Constant-roll $\beta$-exponential inflation: Palatini formalism

TL;DR

This paper investigates a scalar field model with a $eta$-exponential potential within the Palatini formalism, analyzing its inflationary predictions under constant-roll conditions and comparing results with recent cosmological observations.

Contribution

It introduces a novel inflationary model coupling a scalar field to quadratic gravity in the Palatini formalism and analyzes its observational viability under constant-roll assumptions.

Findings

Model predictions align with ACT DR6 and Planck data.

Identifies parameter space consistent with current cosmological observations.
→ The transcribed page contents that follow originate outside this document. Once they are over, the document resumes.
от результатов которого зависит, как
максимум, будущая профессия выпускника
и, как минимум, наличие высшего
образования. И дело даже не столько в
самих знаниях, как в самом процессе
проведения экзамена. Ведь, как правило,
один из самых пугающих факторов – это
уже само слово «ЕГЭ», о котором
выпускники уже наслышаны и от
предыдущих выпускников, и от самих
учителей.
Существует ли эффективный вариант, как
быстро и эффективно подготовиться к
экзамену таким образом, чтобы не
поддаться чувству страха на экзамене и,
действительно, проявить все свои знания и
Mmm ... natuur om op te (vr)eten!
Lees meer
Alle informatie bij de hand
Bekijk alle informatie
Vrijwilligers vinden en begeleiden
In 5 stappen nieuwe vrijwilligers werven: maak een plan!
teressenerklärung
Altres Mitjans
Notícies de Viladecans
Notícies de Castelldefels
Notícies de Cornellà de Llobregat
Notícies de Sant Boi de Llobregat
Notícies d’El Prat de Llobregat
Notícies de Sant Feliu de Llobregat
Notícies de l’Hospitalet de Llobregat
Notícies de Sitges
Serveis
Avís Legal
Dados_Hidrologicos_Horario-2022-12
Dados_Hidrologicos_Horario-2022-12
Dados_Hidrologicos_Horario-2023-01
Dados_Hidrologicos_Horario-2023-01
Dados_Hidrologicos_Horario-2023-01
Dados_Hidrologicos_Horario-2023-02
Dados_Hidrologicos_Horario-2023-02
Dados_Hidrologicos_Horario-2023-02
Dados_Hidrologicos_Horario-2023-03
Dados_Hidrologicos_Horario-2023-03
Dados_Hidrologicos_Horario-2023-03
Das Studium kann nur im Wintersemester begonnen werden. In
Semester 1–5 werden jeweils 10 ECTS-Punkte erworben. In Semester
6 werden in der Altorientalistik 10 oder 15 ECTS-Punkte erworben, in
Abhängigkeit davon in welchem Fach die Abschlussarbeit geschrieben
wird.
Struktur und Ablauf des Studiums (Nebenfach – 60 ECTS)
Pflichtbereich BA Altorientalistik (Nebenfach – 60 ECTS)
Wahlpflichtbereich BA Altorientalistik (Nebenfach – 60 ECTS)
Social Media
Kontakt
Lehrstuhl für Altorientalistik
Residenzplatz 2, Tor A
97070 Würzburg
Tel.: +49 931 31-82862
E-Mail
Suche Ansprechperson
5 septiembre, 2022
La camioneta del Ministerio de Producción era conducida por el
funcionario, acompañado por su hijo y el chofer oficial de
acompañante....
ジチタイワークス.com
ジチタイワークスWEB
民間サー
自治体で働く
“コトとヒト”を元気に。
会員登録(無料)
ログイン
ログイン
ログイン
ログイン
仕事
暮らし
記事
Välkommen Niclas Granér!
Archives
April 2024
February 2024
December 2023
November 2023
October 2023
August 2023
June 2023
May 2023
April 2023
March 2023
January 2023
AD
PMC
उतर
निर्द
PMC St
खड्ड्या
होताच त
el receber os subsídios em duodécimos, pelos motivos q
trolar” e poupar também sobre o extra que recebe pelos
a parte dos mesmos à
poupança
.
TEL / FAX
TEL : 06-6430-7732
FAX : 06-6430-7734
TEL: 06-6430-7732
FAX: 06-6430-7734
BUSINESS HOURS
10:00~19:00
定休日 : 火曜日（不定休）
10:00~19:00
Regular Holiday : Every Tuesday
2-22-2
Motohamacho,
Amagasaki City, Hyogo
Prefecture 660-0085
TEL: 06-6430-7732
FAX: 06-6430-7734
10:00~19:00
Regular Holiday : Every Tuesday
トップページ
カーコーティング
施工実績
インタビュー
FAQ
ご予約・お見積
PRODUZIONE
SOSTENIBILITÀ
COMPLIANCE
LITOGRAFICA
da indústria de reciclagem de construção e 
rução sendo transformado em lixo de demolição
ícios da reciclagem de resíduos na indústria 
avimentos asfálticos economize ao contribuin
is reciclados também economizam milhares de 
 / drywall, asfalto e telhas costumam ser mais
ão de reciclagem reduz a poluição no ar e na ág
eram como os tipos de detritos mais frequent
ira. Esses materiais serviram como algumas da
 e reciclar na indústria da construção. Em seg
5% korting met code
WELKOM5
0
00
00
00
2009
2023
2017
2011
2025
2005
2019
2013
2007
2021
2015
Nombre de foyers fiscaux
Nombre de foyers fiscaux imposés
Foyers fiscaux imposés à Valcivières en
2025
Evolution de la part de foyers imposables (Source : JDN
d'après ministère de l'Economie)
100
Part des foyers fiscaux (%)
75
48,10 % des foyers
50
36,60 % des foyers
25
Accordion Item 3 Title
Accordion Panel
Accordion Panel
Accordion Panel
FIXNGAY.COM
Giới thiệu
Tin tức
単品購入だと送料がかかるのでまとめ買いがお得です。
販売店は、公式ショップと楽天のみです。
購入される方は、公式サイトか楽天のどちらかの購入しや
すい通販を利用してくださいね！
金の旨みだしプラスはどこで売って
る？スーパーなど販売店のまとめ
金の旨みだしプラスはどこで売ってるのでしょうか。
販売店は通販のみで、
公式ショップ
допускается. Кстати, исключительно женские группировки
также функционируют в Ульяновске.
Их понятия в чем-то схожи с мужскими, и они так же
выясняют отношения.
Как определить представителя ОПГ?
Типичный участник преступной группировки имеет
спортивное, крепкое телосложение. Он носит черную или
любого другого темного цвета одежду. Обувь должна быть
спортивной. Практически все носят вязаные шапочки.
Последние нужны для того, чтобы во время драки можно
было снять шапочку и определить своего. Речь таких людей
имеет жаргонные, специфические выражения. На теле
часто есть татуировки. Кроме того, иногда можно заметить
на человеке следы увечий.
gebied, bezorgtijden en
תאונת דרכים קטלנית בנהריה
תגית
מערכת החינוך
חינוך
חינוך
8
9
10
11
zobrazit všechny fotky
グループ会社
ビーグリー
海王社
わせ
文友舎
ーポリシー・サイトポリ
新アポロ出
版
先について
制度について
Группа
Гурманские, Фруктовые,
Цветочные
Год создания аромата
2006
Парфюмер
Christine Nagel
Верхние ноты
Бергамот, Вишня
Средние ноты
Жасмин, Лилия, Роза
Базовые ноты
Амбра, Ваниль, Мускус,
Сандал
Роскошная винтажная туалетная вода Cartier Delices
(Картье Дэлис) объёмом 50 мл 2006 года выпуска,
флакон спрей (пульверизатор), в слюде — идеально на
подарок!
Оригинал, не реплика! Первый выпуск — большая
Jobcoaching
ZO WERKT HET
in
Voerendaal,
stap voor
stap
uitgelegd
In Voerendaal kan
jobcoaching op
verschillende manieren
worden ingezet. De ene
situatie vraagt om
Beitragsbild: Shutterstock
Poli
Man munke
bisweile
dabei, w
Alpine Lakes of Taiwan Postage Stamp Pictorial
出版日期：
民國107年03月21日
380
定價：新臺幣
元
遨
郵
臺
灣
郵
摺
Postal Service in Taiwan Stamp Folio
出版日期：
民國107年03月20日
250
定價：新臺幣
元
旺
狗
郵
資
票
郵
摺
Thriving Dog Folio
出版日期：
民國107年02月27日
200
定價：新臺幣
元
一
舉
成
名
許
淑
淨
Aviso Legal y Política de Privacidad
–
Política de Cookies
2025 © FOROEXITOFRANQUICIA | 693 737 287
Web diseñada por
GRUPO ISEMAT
Provides a new framework for inflation with extra-dimensional implications.

Abstract

In this paper, we explore the inflationary dynamics of the $\beta$-exponential potential model, where a scalar field couples to quadratic $(R + R^2)$ gravity. In this model, the inflaton is the field that determines the size of the extra dimension. We employ the Palatini formalism to derive the resulting Einstein-frame generalized $k$-inflation effective theory, which we analyze under the assumption that the constant-roll condition is satisfied. We scan the parameter space for inflationary predictions, specifically the spectral index $n_s$ and the tensor-to-scalar ratio $r$, ensuring consistency with the results from ACT DR6. The compliant regions are depicted accordingly. For a suitable range of the model parameters, the values obtained for the inflationary observables align with the most recent observations by the Atacama Cosmology Telescope (ACT) collaboration and/or the Planck mission.